» **TASK GOAL**: Reproduce every entry exactly and leave its pictures out.

» **GIVEN DATA**:

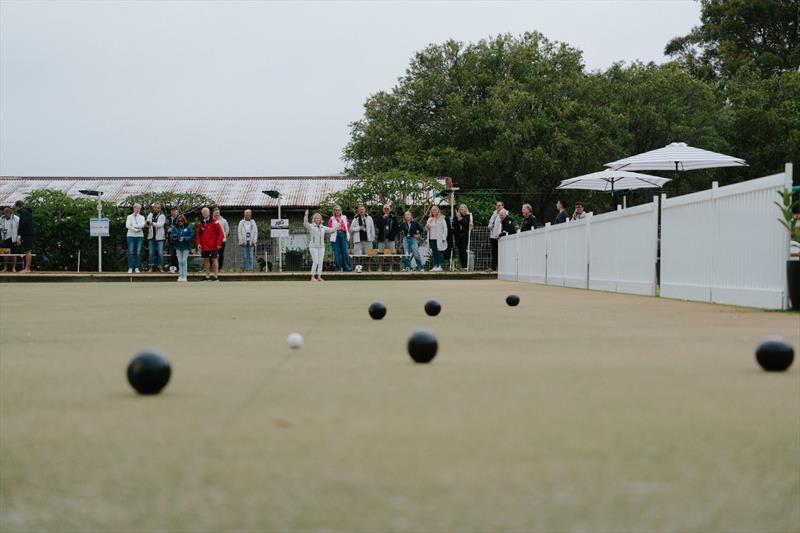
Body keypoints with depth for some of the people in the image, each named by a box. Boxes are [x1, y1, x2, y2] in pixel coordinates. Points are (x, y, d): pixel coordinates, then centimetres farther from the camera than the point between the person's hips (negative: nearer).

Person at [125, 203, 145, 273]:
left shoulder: (141, 217, 12)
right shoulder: (129, 217, 9)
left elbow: (142, 225, -7)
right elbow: (127, 225, -7)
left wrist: (133, 226, -11)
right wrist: (136, 230, -13)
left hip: (140, 236, 2)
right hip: (131, 235, -2)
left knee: (138, 252, -2)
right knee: (131, 252, -7)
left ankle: (137, 268, 3)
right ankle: (130, 268, -6)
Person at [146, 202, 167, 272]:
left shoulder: (162, 216, 0)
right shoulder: (150, 215, 12)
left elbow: (160, 224, -15)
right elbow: (146, 224, 2)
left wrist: (152, 223, -31)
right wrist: (147, 224, -23)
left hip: (159, 237, -3)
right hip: (151, 236, 3)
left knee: (160, 253, -3)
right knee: (151, 252, 4)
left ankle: (160, 267, 3)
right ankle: (151, 267, 10)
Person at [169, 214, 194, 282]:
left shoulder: (188, 227, -6)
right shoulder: (174, 227, 1)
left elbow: (191, 236, -8)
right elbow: (171, 236, -1)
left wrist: (184, 238, -21)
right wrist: (174, 237, -23)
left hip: (185, 247, -3)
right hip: (178, 247, 3)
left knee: (184, 261, -4)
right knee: (180, 261, 6)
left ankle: (185, 276, 0)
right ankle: (180, 276, 13)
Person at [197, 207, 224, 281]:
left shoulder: (214, 221, -5)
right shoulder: (200, 223, 10)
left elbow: (220, 233, -6)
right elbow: (198, 234, 14)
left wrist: (218, 243, -10)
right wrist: (198, 243, 3)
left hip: (213, 246, -5)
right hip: (204, 246, 5)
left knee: (214, 260, -3)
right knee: (206, 260, 9)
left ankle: (216, 276, 1)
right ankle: (207, 276, 16)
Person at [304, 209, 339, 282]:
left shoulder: (323, 227, 14)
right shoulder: (311, 226, 0)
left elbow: (332, 230, 21)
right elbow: (305, 223, -18)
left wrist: (337, 225, 16)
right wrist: (306, 215, -31)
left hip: (321, 247, 5)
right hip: (313, 246, -5)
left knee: (320, 262, 3)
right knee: (315, 262, -10)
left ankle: (319, 276, 9)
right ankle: (313, 276, -2)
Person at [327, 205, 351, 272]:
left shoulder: (344, 218, 14)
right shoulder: (332, 219, 6)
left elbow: (347, 227, 14)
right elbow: (329, 228, 1)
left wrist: (348, 235, 4)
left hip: (343, 235, 2)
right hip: (335, 236, -2)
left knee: (345, 252, -5)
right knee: (337, 253, -3)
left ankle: (346, 267, 0)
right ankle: (338, 268, 5)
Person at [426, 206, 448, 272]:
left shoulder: (441, 219, -1)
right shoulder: (430, 219, 16)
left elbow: (445, 228, -4)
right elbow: (426, 228, 24)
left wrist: (444, 238, -11)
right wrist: (427, 227, -1)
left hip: (438, 239, -5)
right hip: (431, 238, 5)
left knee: (439, 252, -6)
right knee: (434, 253, 6)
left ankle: (439, 266, -4)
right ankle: (435, 266, 8)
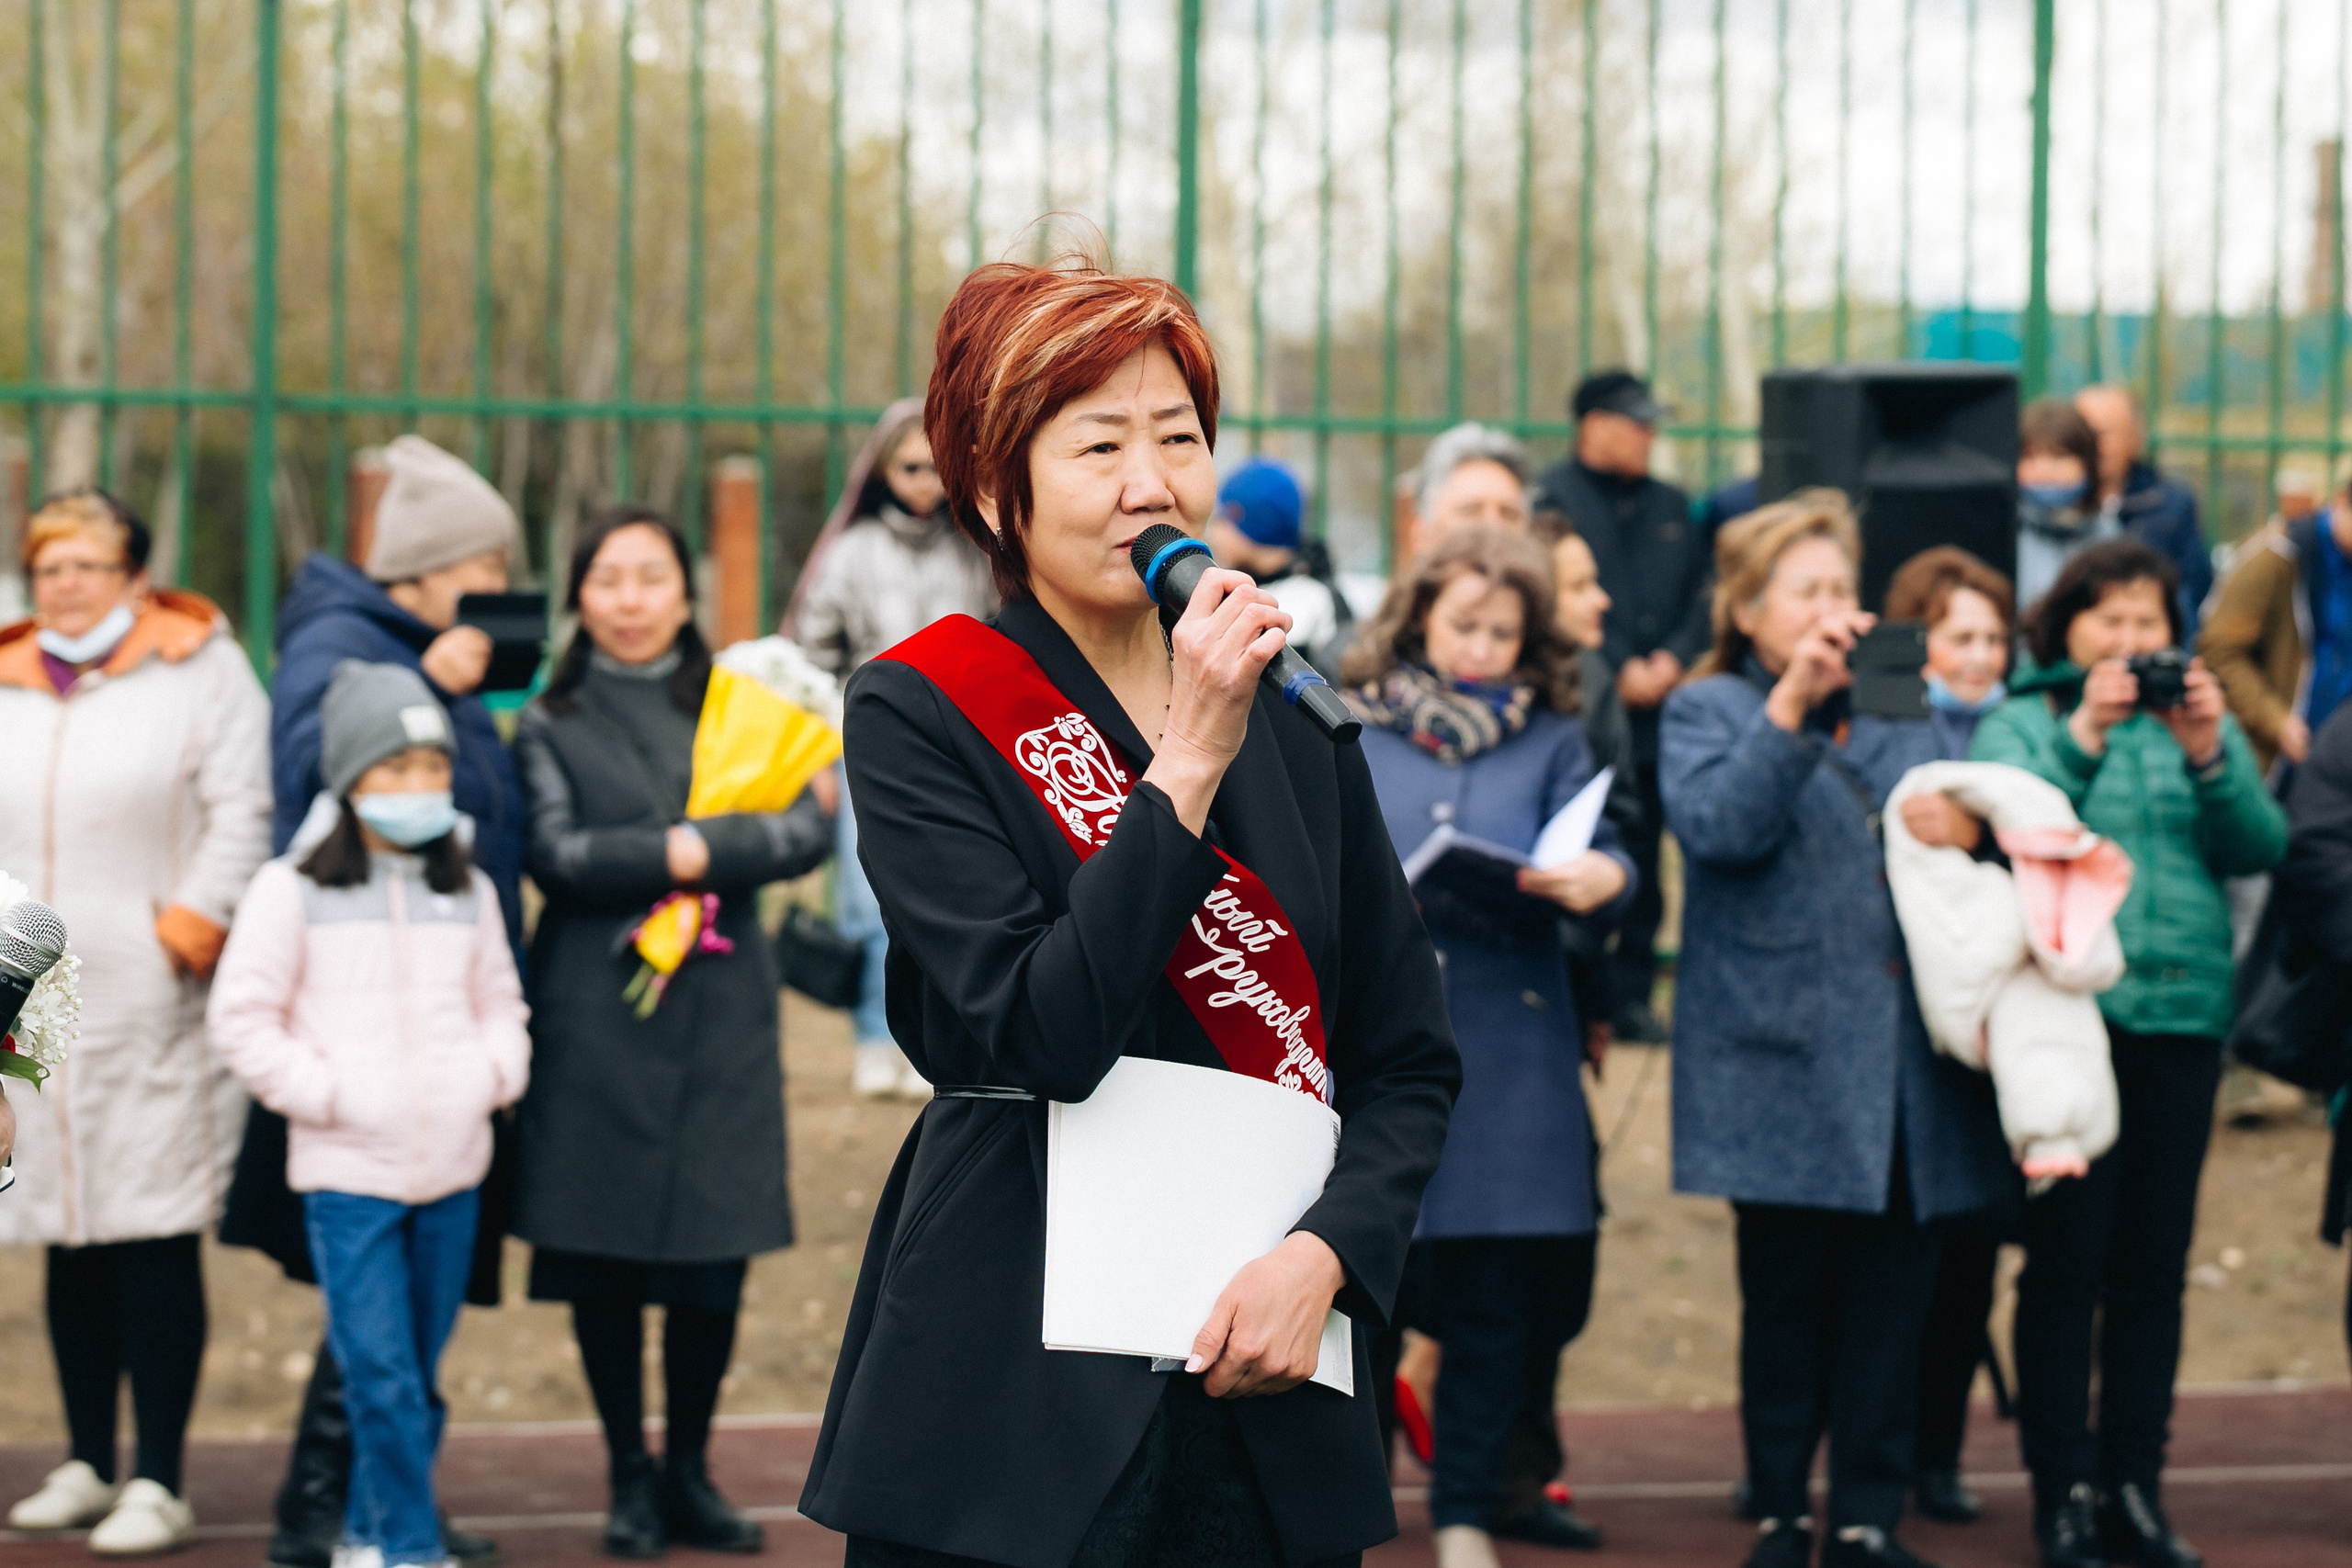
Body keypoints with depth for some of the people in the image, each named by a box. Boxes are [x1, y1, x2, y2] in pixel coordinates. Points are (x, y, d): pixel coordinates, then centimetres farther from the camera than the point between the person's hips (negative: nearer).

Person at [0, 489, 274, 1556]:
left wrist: (198, 918, -14)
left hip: (153, 1011, -5)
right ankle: (89, 1466, 21)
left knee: (157, 1242, -7)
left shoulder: (202, 670, 3)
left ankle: (159, 1485, -3)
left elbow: (242, 812, -4)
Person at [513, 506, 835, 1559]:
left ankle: (688, 1472, 16)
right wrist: (669, 855, -12)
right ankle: (630, 1479, 14)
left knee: (714, 1261, -1)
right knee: (602, 1262, 0)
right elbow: (556, 856, -6)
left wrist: (706, 849, -13)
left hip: (721, 1015, 1)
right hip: (596, 1023, -1)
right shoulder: (551, 726, 9)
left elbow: (812, 830, -1)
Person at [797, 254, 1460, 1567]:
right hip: (1013, 1395, -4)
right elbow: (1036, 1034, -16)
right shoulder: (924, 711, -4)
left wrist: (1325, 1253, -7)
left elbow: (1413, 1060, 10)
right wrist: (1189, 762, -17)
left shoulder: (1295, 728, 9)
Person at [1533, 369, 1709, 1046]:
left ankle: (1632, 995, 14)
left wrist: (1674, 658, -4)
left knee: (1644, 860, 7)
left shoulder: (1671, 507, 16)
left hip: (1658, 712, 6)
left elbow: (1701, 596, 14)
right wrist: (1618, 669, -14)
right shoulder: (1555, 498, -3)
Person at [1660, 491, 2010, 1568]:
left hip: (1906, 1064, 4)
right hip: (1781, 1060, -4)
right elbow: (1716, 827, -14)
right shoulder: (1709, 712, 5)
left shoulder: (1900, 718, 18)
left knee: (1893, 1295, 3)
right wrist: (1793, 703, -19)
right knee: (1786, 1298, 2)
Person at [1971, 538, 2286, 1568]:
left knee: (2155, 1261, 5)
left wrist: (2209, 758, -15)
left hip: (2181, 1015, 3)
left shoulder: (2201, 721, 14)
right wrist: (2083, 738, -23)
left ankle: (2134, 1483, 11)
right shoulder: (2020, 724, 7)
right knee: (2067, 1255, -4)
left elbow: (2260, 847, 1)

» **SOLUTION TO THIS PROBLEM**:
Body keypoints with depth for some of the people in the image, each named by a box. Boxes are [x1, y1, x2, y2] in pixel coordinates. Points are (x, y, d): pixel coordinates, then centimetres farther from the camera than the point between the person's hips (negative: nearer).

Person at [125, 203, 145, 273]:
left shoulder: (141, 217, 12)
right shoulder: (129, 217, 9)
left elbow: (142, 225, -7)
right elbow: (127, 225, -7)
left wrist: (133, 226, -11)
right wrist: (136, 230, -13)
left hip: (140, 236, 2)
right hip: (131, 235, -2)
left knee: (138, 252, -2)
right knee: (131, 252, -7)
left ankle: (137, 268, 3)
right ankle: (130, 268, -6)
Person at [146, 202, 167, 272]:
left shoulder: (162, 216, 0)
right shoulder: (150, 215, 12)
left elbow: (160, 224, -15)
right elbow: (146, 224, 2)
left wrist: (152, 223, -31)
right wrist: (147, 224, -23)
left hip: (159, 237, -3)
right hip: (151, 236, 3)
left knee: (160, 253, -3)
right knee: (151, 252, 4)
left ankle: (160, 267, 3)
right ankle: (151, 267, 10)
Person at [169, 214, 194, 282]:
left shoulder: (188, 227, -6)
right shoulder: (174, 227, 1)
left elbow: (191, 236, -8)
right elbow: (171, 236, -1)
left wrist: (184, 238, -21)
right wrist: (174, 237, -23)
left hip: (185, 247, -3)
right hip: (178, 247, 3)
left knee: (184, 261, -4)
right knee: (180, 261, 6)
left ankle: (185, 276, 0)
right ankle: (180, 276, 13)
Person at [197, 207, 224, 281]:
left shoulder: (214, 221, -5)
right shoulder: (200, 223, 10)
left elbow: (220, 233, -6)
right elbow: (198, 234, 14)
left wrist: (218, 243, -10)
right wrist: (198, 243, 3)
left hip: (213, 246, -5)
right hip: (204, 246, 5)
left knee: (214, 260, -3)
right knee: (206, 260, 9)
left ankle: (216, 276, 1)
right ankle: (207, 276, 16)
Person at [304, 209, 339, 282]:
left shoulder: (323, 227, 14)
right shoulder: (311, 226, 0)
left elbow: (332, 230, 21)
right elbow: (305, 223, -18)
left wrist: (337, 225, 16)
right wrist: (306, 215, -31)
left hip: (321, 247, 5)
right hip: (313, 246, -5)
left knee: (320, 262, 3)
right knee: (315, 262, -10)
left ankle: (319, 276, 9)
right ankle: (313, 276, -2)
Person at [327, 205, 351, 272]:
left shoulder: (344, 218, 14)
right shoulder: (332, 219, 6)
left elbow: (347, 227, 14)
right elbow: (329, 228, 1)
left wrist: (348, 235, 4)
left hip: (343, 235, 2)
right hip: (335, 236, -2)
left knee: (345, 252, -5)
right knee: (337, 253, -3)
left ankle: (346, 267, 0)
right ankle: (338, 268, 5)
Person at [426, 206, 448, 272]:
left shoulder: (441, 219, -1)
right shoulder: (430, 219, 16)
left elbow: (445, 228, -4)
right elbow: (426, 228, 24)
left wrist: (444, 238, -11)
right wrist: (427, 227, -1)
left hip: (438, 239, -5)
right hip: (431, 238, 5)
left knee: (439, 252, -6)
right knee: (434, 253, 6)
left ankle: (439, 266, -4)
right ankle: (435, 266, 8)
Body keypoints with depth for some of the people in the image, each named by a box. Boxes are [x1, y1, x2, y2] in pixel coordinates. Points are (x, y, d): pixel coordinates, then centimetres farther from the camera than the point between the person's hips (negative: nearer).

Person at [0, 489, 274, 1556]:
left wrist: (198, 918, -14)
left hip: (153, 1011, -5)
right ankle: (89, 1466, 21)
left knee: (157, 1242, -7)
left shoulder: (202, 670, 3)
left ankle: (159, 1485, -3)
left elbow: (242, 812, -4)
Person at [513, 506, 835, 1559]:
left ankle: (688, 1472, 16)
right wrist: (669, 855, -12)
right ankle: (630, 1479, 14)
left knee: (714, 1261, -1)
right knee: (602, 1262, 0)
right elbow: (556, 856, -6)
left wrist: (706, 849, -13)
left hip: (721, 1015, 1)
right hip: (596, 1023, -1)
right shoulder: (551, 726, 9)
left elbow: (812, 830, -1)
Person at [797, 254, 1460, 1567]:
right hip: (1013, 1395, -4)
right elbow: (1036, 1034, -16)
right shoulder: (924, 711, -4)
left wrist: (1325, 1253, -7)
left elbow: (1413, 1060, 10)
right wrist: (1189, 762, -17)
left shoulder: (1295, 728, 9)
Person at [1533, 369, 1709, 1046]:
left ankle: (1632, 995, 14)
left wrist: (1674, 658, -4)
left knee: (1644, 860, 7)
left shoulder: (1671, 507, 16)
left hip: (1658, 712, 6)
left elbow: (1701, 596, 14)
right wrist: (1618, 669, -14)
right shoulder: (1555, 498, -3)
Person at [1660, 491, 2010, 1568]:
left hip: (1906, 1064, 4)
right hip: (1781, 1060, -4)
right elbow: (1716, 827, -14)
right shoulder: (1709, 712, 5)
left shoulder: (1900, 718, 18)
left knee: (1893, 1295, 3)
right wrist: (1793, 703, -19)
right knee: (1786, 1298, 2)
Person at [1971, 538, 2286, 1568]:
left knee: (2155, 1261, 5)
left wrist: (2209, 758, -15)
left hip: (2181, 1015, 3)
left shoulder: (2201, 721, 14)
right wrist: (2083, 738, -23)
left ankle: (2134, 1483, 11)
right shoulder: (2020, 724, 7)
right knee: (2067, 1255, -4)
left elbow: (2260, 847, 1)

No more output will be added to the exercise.